When he was just eight years old, Paddy Rochford enrolled at Dublin’s Royal Hibernian Military School, where he was taught how to be a soldier with the British Army, like his father. Soon afterwards, in 1922, he and his fellow pupils were evacuated from Ireland, a land torn apart by civil war.
Across the sea in England, Paddy joined the Third Battalion of the Coldstream Guards as a drummer boy, with postings to Windsor Castle, Buckingham Palace, the Bank of England and the Tower of London, where he guarded the Royal Family and Britain’s treasures.
In the 1930s, as thousands of Jewish families fled Nazi Germany, Paddy was sent to Jerusalem, charged with keeping the peace between the local Arabs and the Jewish immigrants.

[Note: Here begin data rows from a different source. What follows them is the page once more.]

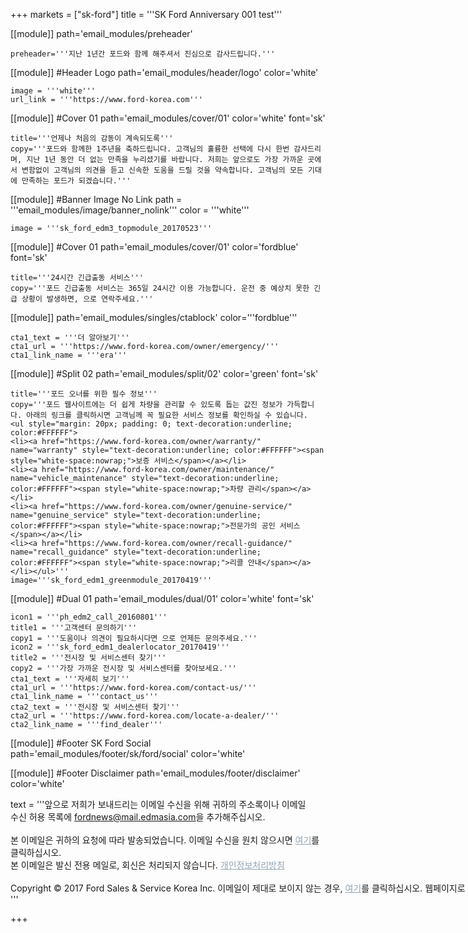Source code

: +++
markets = ["sk-ford"]
title = '''SK Ford Anniversary 001 test'''

[[module]]
path='email_modules/preheader'


	preheader='''지난 1년간 포드와 함께 해주셔서 진심으로 감사드립니다.'''

[[module]] #Header Logo
path='email_modules/header/logo'
color='white'

	image = '''white'''
	url_link = '''https://www.ford-korea.com'''


[[module]] #Cover 01
path='email_modules/cover/01'
color='white'
font='sk'

	title='''언제나 처음의 감동이 계속되도록'''
	copy='''포드와 함께한 1주년을 축하드립니다. 고객님의 훌륭한 선택에 다시 한번 감사드리며, 지난 1년 동안 더 없는 만족을 누리셨기를 바랍니다. 저희는 앞으로도 가장 가까운 곳에서 변함없이 고객님의 의견을 듣고 신속한 도움을 드릴 것을 약속합니다. 고객님의 모든 기대에 만족하는 포드가 되겠습니다.'''
	
[[module]] #Banner Image No Link
path = '''email_modules/image/banner_nolink'''
color = '''white'''

	image = '''sk_ford_edm3_topmodule_20170523'''

[[module]] #Cover 01
path='email_modules/cover/01'
color='fordblue'
font='sk'

	title='''24시간 긴급출동 서비스'''
	copy='''포드 긴급출동 서비스는 365일 24시간 이용 가능합니다. 운전 중 예상치 못한 긴급 상황이 발생하면, 으로 연락주세요.'''
	
[[module]]
path='email_modules/singles/ctablock'
color='''fordblue'''

	cta1_text = '''더 알아보기'''
	cta1_url = '''https://www.ford-korea.com/owner/emergency/'''
	cta1_link_name = '''era'''

    
[[module]] #Split 02
path='email_modules/split/02'
color='green'
font='sk'

	title='''포드 오너를 위한 필수 정보'''
	copy='''포드 웹사이트에는 더 쉽게 차량을 관리할 수 있도록 돕는 값진 정보가 가득합니다. 아래의 링크를 클릭하시면 고객님께 꼭 필요한 서비스 정보를 확인하실 수 있습니다.
	<ul style="margin: 20px; padding: 0; text-decoration:underline; color:#FFFFFF">
	<li><a href="https://www.ford-korea.com/owner/warranty/" name="warranty" style="text-decoration:underline; color:#FFFFFF"><span style="white-space:nowrap;">보증 서비스</span></a></li>
	<li><a href="https://www.ford-korea.com/owner/maintenance/" name="vehicle_maintenance" style="text-decoration:underline; color:#FFFFFF"><span style="white-space:nowrap;">차량 관리</span></a></li>
	<li><a href="https://www.ford-korea.com/owner/genuine-service/" name="genuine_service" style="text-decoration:underline; color:#FFFFFF"><span style="white-space:nowrap;">전문가의 공인 서비스</span></a></li>
	<li><a href="https://www.ford-korea.com/owner/recall-guidance/" name="recall_guidance" style="text-decoration:underline; color:#FFFFFF"><span style="white-space:nowrap;">리콜 안내</span></a></li></ul>'''
	image='''sk_ford_edm1_greenmodule_20170419'''

[[module]] #Dual 01
path='email_modules/dual/01'
color='white'
font='sk'

	icon1 = '''ph_edm2_call_20160801'''
	title1 = '''고객센터 문의하기'''
	copy1 = '''도움이나 의견이 필요하시다면 으로 언제든 문의주세요.'''
	icon2 = '''sk_ford_edm1_dealerlocator_20170419'''
	title2 = '''전시장 및 서비스센터 찾기'''
	copy2 = '''가장 가까운 전시장 및 서비스센터를 찾아보세요.'''
	cta1_text = '''자세히 보기'''
	cta1_url = '''https://www.ford-korea.com/contact-us/'''
	cta1_link_name = '''contact_us'''
	cta2_text = '''전시장 및 서비스센터 찾기'''
	cta2_url = '''https://www.ford-korea.com/locate-a-dealer/'''
	cta2_link_name = '''find_dealer'''
    

[[module]] #Footer SK Ford Social
path='email_modules/footer/sk/ford/social'
color='white'

[[module]] #Footer Disclaimer
path='email_modules/footer/disclaimer'
color='white'


text = '''<span style="white-space:nowrap;">앞으로 저희가 보내드리는 이메일 수신을 위해 귀하의 주소록이나 이메일</span>
<span style="white-space:nowrap;">수신 허용 목록에 <span style="text-decoration:underline;">fordnews@mail.edmasia.com</span>을 추가해주십시오.</span><br/><br/>
본 이메일은 귀하의 요청에 따라 발송되었습니다. 이메일 수신을 원치 않으시면 <a href="<%unsubscribe_link_text%>" style="color:#91a4b1; text-decoration:underline">여기</a>를 클릭하십시오.<br />
 본 이메일은 발신 전용 메일로, 회신은 처리되지 않습니다. <a href="https://www.ford-korea.com/privacy/" name="privacy" style="text-decoration:underline; color:#91a4b1;">개인정보처리방침</a><br/><br/>
 <span style="white-space:nowrap;">Copyright © 2017 Ford Sales & Service Korea Inc. 이메일이 제대로 보이지 않는 경우, <a href="<%syslink_message_read url='/public/read_message.jsp'%>" style="color:#91a4b1; text-decoration:underline">여기</a>를 클릭하십시오. 웹페이지로 보실 수 있습니다.</span>
 '''

+++
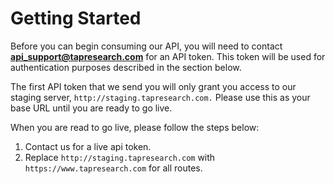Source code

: # Getting Started

Before you can begin consuming our API, you will need to contact **api_support@tapresearch.com** for an API token. This token will be used
 for authentication purposes described in the section below.

The first API token that we send you will only grant you access to our staging server, `http://staging.tapresearch.com.` Please use this as
your base URL until you are ready to go live.

When you are read to go live, please follow the steps below:

1. Contact us for a live api token.
2. Replace `http://staging.tapresearch.com` with `https://www.tapresearch.com` for all routes.
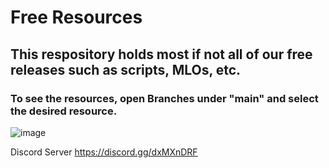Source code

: # Free Resources
## This respository holds most if not all of our free releases such as scripts, MLOs, etc.

### To see the resources, open Branches under "main" and select the desired resource.
![image](https://github.com/incompetentdevs/fivem1/assets/158991746/da359ab1-cd26-43e8-b60f-e68681e6bbd4)

Discord Server
https://discord.gg/dxMXnDRF
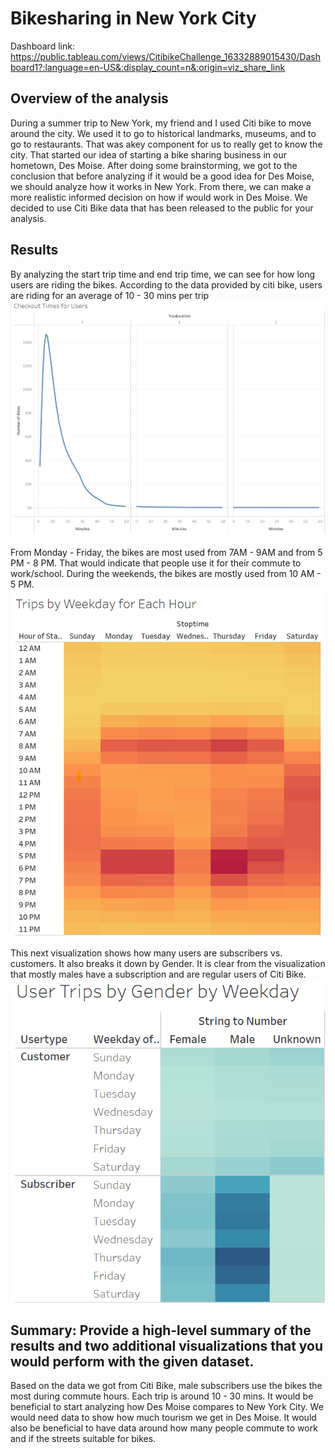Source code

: # Bikesharing in New York City

Dashboard link: https://public.tableau.com/views/CitibikeChallenge_16332889015430/Dashboard1?:language=en-US&:display_count=n&:origin=viz_share_link

## Overview of the analysis

During a summer trip to New York, my friend and I used Citi bike to move around the city. We used it to go to historical landmarks, museums, and to go to restaurants. That was akey component for us to really get to know the city. That started our idea of starting a bike sharing business in our hometown, Des Moise. After doing some brainstorming, we got to the conclusion that before analyzing if it would be a good idea for Des Moise, we should analyze how it works in New York. From there, we can make a more realistic informed decision on how if would work in Des Moise. We decided to use Citi Bike data that has been released to the public for your analysis.

## Results
By analyzing the start trip time and end trip time, we can see for how long users are riding the bikes. According to the data provided by citi bike, users are riding for an average of 10 - 30 mins per trip
![Trip_Duration](checkout_times.png)

From Monday - Friday, the bikes are most used from 7AM - 9AM and from 5 PM - 8 PM. That would indicate that people use it for their commute to work/school. During the weekends, the bikes are mostly used from 10 AM - 5 PM. 
![Trip_Weekday](trips_by_weekday_hour.png)

This next visualization shows how many users are subscribers vs. customers. It also breaks it down by Gender. It is clear from the visualization that mostly males have a subscription and are regular users of Citi Bike. 
![Trip_Gender](trips_gender_week.png)


## Summary: Provide a high-level summary of the results and two additional visualizations that you would perform with the given dataset.
Based on the data we got from Citi Bike, male subscribers use the bikes the most during commute hours. Each trip is around 10 - 30 mins. 
It would be beneficial to start analyzing how Des Moise compares to New York City. We would need data to show how much tourism we get in Des Moise. It would also be beneficial to have data around how many people commute to work and if the streets suitable for bikes. 
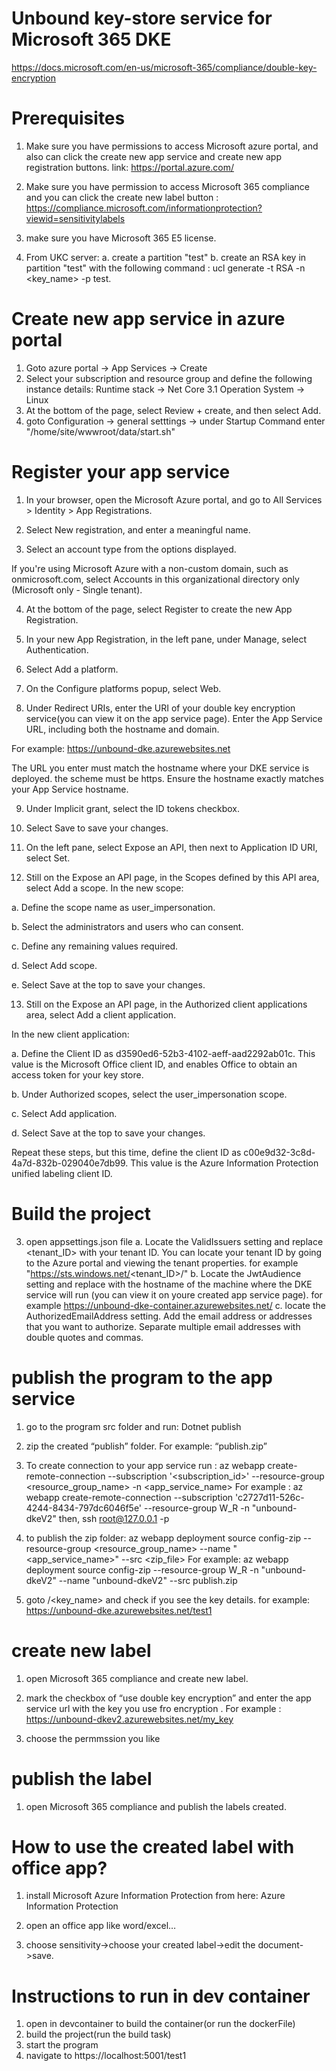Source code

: # Unbound key-store service for Microsoft 365 DKE
https://docs.microsoft.com/en-us/microsoft-365/compliance/double-key-encryption

# Prerequisites

1. Make sure you have permissions to access Microsoft azure portal, and also can click the create new app service and create new app registration buttons. link: https://portal.azure.com/ 

2. Make sure you have permission to access Microsoft 365 compliance and you can click the create new label button : https://compliance.microsoft.com/informationprotection?viewid=sensitivitylabels 

3. make sure you have Microsoft 365 E5 license.

4. From UKC server:
 a. create a partition "test"
 b. create an RSA key in partition "test" with the following command : ucl generate -t RSA -n <key_name> -p test.

# Create new app service in azure portal

1. Goto azure portal -> App Services -> Create
2. Select your subscription and resource group and define the following instance details:
Runtime stack -> Net Core 3.1
Operation System -> Linux
3. At the bottom of the page, select Review + create, and then select Add.
4. goto Configuration -> general setttings -> under Startup Command enter "/home/site/wwwroot/data/start.sh"

# Register your app service

1. In your browser, open the Microsoft Azure portal, and go to All Services > Identity > App Registrations.

2. Select New registration, and enter a meaningful name.

3. Select an account type from the options displayed.

If you're using Microsoft Azure with a non-custom domain, such as onmicrosoft.com, select Accounts in this organizational directory only (Microsoft only - Single tenant).

4. At the bottom of the page, select Register to create the new App Registration.

5. In your new App Registration, in the left pane, under Manage, select Authentication.

6. Select Add a platform.

7. On the Configure platforms popup, select Web.

8. Under Redirect URIs, enter the URI of your double key encryption service(you can view it on the app service page). Enter the App Service URL, including both the hostname and domain.

For example: https://unbound-dke.azurewebsites.net

The URL you enter must match the hostname where your DKE service is deployed.
 the scheme must be https.
Ensure the hostname exactly matches your App Service hostname. 

9. Under Implicit grant, select the ID tokens checkbox.

10. Select Save to save your changes.

11. On the left pane, select Expose an API, then next to Application ID URI, select Set.

12. Still on the Expose an API page, in the Scopes defined by this API area, select Add a scope. In the new scope:

 a. Define the scope name as user_impersonation.

 b. Select the administrators and users who can consent.

 c. Define any remaining values required.

 d. Select Add scope.

 e. Select Save at the top to save your changes.

13. Still on the Expose an API page, in the Authorized client applications area, select Add a client application.

In the new client application:

 a. Define the Client ID as d3590ed6-52b3-4102-aeff-aad2292ab01c. This value is the Microsoft Office client ID, and enables Office to obtain an access token for your key store.

 b. Under Authorized scopes, select the user_impersonation scope.

 c. Select Add application.

 d. Select Save at the top to save your changes.

Repeat these steps, but this time, define the client ID as c00e9d32-3c8d-4a7d-832b-029040e7db99. This value is the Azure Information Protection unified labeling client ID.

# Build the project


3. open appsettings.json file
 a. Locate the ValidIssuers setting and replace <tenant_ID> with your tenant ID. You can locate your tenant ID by going to the Azure portal and viewing the tenant properties. for example  "https://sts.windows.net/<tenant_ID>/"
 b. Locate the JwtAudience setting and replace  <yourhostname> with the hostname of the machine where the DKE service will run
 (you can view it on youre created app service page). for example https://unbound-dke-container.azurewebsites.net/
 c. locate the AuthorizedEmailAddress setting. 
 Add the email address or addresses that you want to authorize. Separate multiple email addresses with double quotes and commas.

# publish the program to the app service 
1. go to the program src folder and run: Dotnet publish

2. zip the created “publish” folder. For example: “publish.zip”

3. To create connection to your app service run : az webapp create-remote-connection --subscription '<subscription_id>' --resource-group <resource_group_name> -n <app_service_name>
For example : az webapp create-remote-connection --subscription 'c2727d11-526c-4244-8434-797dc6046f5e' --resource-group W_R -n "unbound-dkeV2"
then,  ssh root@127.0.0.1 -p <port>

4. to publish the zip folder: az webapp deployment source config-zip --resource-group <resource_group_name> --name "<app_service_name>" --src <zip_file>
For example: az webapp deployment source config-zip --resource-group W_R -n "unbound-dkeV2" --name "unbound-dkeV2" --src publish.zip

5. goto <yourhostname>/<key_name> and check if you see the key details.
for example: https://unbound-dke.azurewebsites.net/test1

# create new label

1. open Microsoft 365 compliance and create new label.

2. mark the checkbox of “use double key encryption” and enter the app service url with the key you use fro encryption . For example : https://unbound-dkev2.azurewebsites.net/my_key

3. choose the permmssion you like

# publish the label

1. open Microsoft 365 compliance and publish the labels created.

# How to use the created label with office app?

1. install Microsoft Azure Information Protection from here: Azure Information Protection 

2. open an office app like word/excel…

3. choose sensitivity->choose your created label->edit the document->save.

# Instructions to run in dev container 

1. open in devcontainer to build the container(or run the dockerFile)
2. build the project(run the build task)
3. start the program
4. navigate to https://localhost:5001/test1 
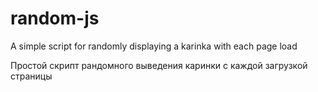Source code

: # random-js

A simple script for randomly displaying a karinka with each page load

Простой скрипт рандомного выведения каринки с каждой загрузкой страницы
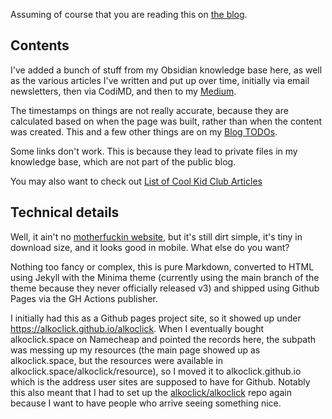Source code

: Assuming of course that you are reading this on [the blog](https://alkoclick.space/blog).

## Contents
I've added a bunch of stuff from my Obsidian knowledge base here, as well as the various articles I've written and put up over time, initially via email newsletters, then via CodiMD, and then to my [Medium](https://alkoclick.medium.com).

The timestamps on things are not really accurate, because they are calculated based on when the page was built, rather than when the content was created. This and a few other things are on my [Blog TODOs](words/Blog%20TODOs.md).

Some links don't work. This is because they lead to private files in my knowledge base, which are not part of the public blog.

You may also want to check out [List of Cool Kid Club Articles](https://alkoclick.space/List%20of%20Cool%20Kid%20Club%20Articles.md)

## Technical details

Well, it ain't no [motherfuckin website](http://motherfuckingwebsite.com), but it's still dirt simple, it's tiny in download size, and it looks good in mobile. What else do you want?

Nothing too fancy or complex, this is pure Markdown, converted to HTML using Jekyll with the Minima theme (currently using the main branch of the theme because they never officially released v3) and shipped using Github Pages via the GH Actions publisher.

I initially had this as a Github pages project site, so it showed up under https://alkoclick.github.io/alkoclick. When I eventually bought alkoclick.space on Namecheap and pointed the records here, the subpath was messing up my resources (the main page showed up as alkoclick.space, but the resources were available in alkoclick.space/alkoclick/resource), so I moved it to alkoclick.github.io which is the address user sites are supposed to have for Github. Notably this also meant that I had to set up the [alkoclick/alkoclick](https://github.com/alkoclick/alkoclick) repo again because I want to have people who arrive seeing something nice.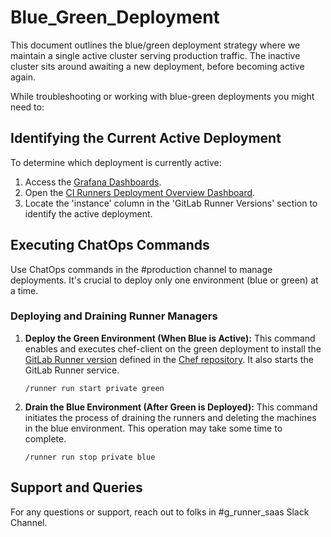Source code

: # Blue_Green_Deployment

This document outlines the blue/green deployment strategy where we maintain a single active cluster serving production traffic. The inactive cluster sits around awaiting a new deployment, before becoming active again.

While troubleshooting or working with blue-green deployments you might need to:

## Identifying the Current Active Deployment

To determine which deployment is currently active:

1. Access the [Grafana Dashboards](https://dashboards.gitlab.net/login).
2. Open the [CI Runners Deployment Overview Dashboard](https://dashboards.gitlab.net/d/ci-runners-deployment/ci-runners3a-deployment-overview?orgId=1).
3. Locate the 'instance' column in the 'GitLab Runner Versions' section to identify the active deployment.

## Executing ChatOps Commands

Use ChatOps commands in the #production channel to manage deployments. It's crucial to deploy only one environment (blue or green) at a time.

### Deploying and Draining Runner Managers

1. **Deploy the Green Environment (When Blue is Active):** This command enables and executes chef-client on the green deployment to install the [GitLab Runner version](https://gitlab.com/gitlab-com/gl-infra/chef-repo/-/blob/master/roles/runners-manager-private-blue.json?ref_type=heads#L13) defined in the [Chef repository](https://gitlab.com/gitlab-com/gl-infra/chef-repo/-/blob/master/roles/runners-manager-private-blue.json?ref_type=heads). It also starts the GitLab Runner service.

    `/runner run start private green`

2. **Drain the Blue Environment (After Green is Deployed):** This command initiates the process of draining the runners and deleting the machines in the blue environment. This operation may take some time to complete.

    `/runner run stop private blue`

## Support and Queries

For any questions or support,  reach out to folks in #g_runner_saas Slack Channel.
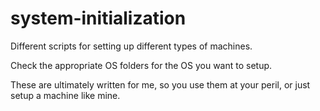 # system-initialization

Different scripts for setting up different types of machines.

Check the appropriate OS folders for the OS you want to setup.

These are ultimately written for me, so you use them at your peril, or just setup a machine like mine.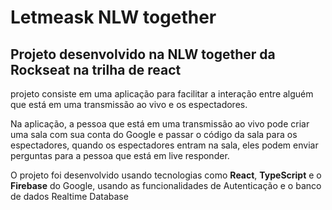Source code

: # Letmeask NLW together

## Projeto desenvolvido na NLW together da Rockseat na trilha de react

projeto consiste em uma aplicação para facilitar a interação entre alguém que está em uma transmissão ao vivo e os espectadores.

Na aplicação, a pessoa que está em uma transmissão ao vivo pode criar uma sala com sua conta do Google e passar o código da sala para os espectadores, quando os espectadores entram na sala, eles podem enviar perguntas para a pessoa que está em live responder.

O projeto foi desenvolvido usando tecnologias como **React**, **TypeScript** e o **Firebase** do Google, usando as funcionalidades de Autenticação e o banco de dados Realtime Database
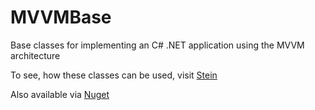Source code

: # MVVMBase
Base classes for implementing an C# .NET application using the MVVM architecture

To see, how these classes can be used, visit [Stein](https://github.com/nkristek/Stein)

Also available via [Nuget](https://www.nuget.org/packages/nkristek.MVVMBase/)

During the Second World War, he was part of the Western Desert Campaign in Egypt, defending British territories. After countless wartime adventures, the young sergeant went on to train the Egyptian Army, where a bond of friendship grew between him and the future president, Colonel Nasser. Learning Nasser’s plans to oust the British from Egypt, Paddy tried in vain to warn his superiors prior to the bloody revolution of 1952, which signalled the end of British supremacy in the Middle East.
Paddy retired from the army soon afterwards, moving his young family to Yorkshire, where he began writing these, his enthralling memoirs about a young boy who spent a lifetime growing into his boots.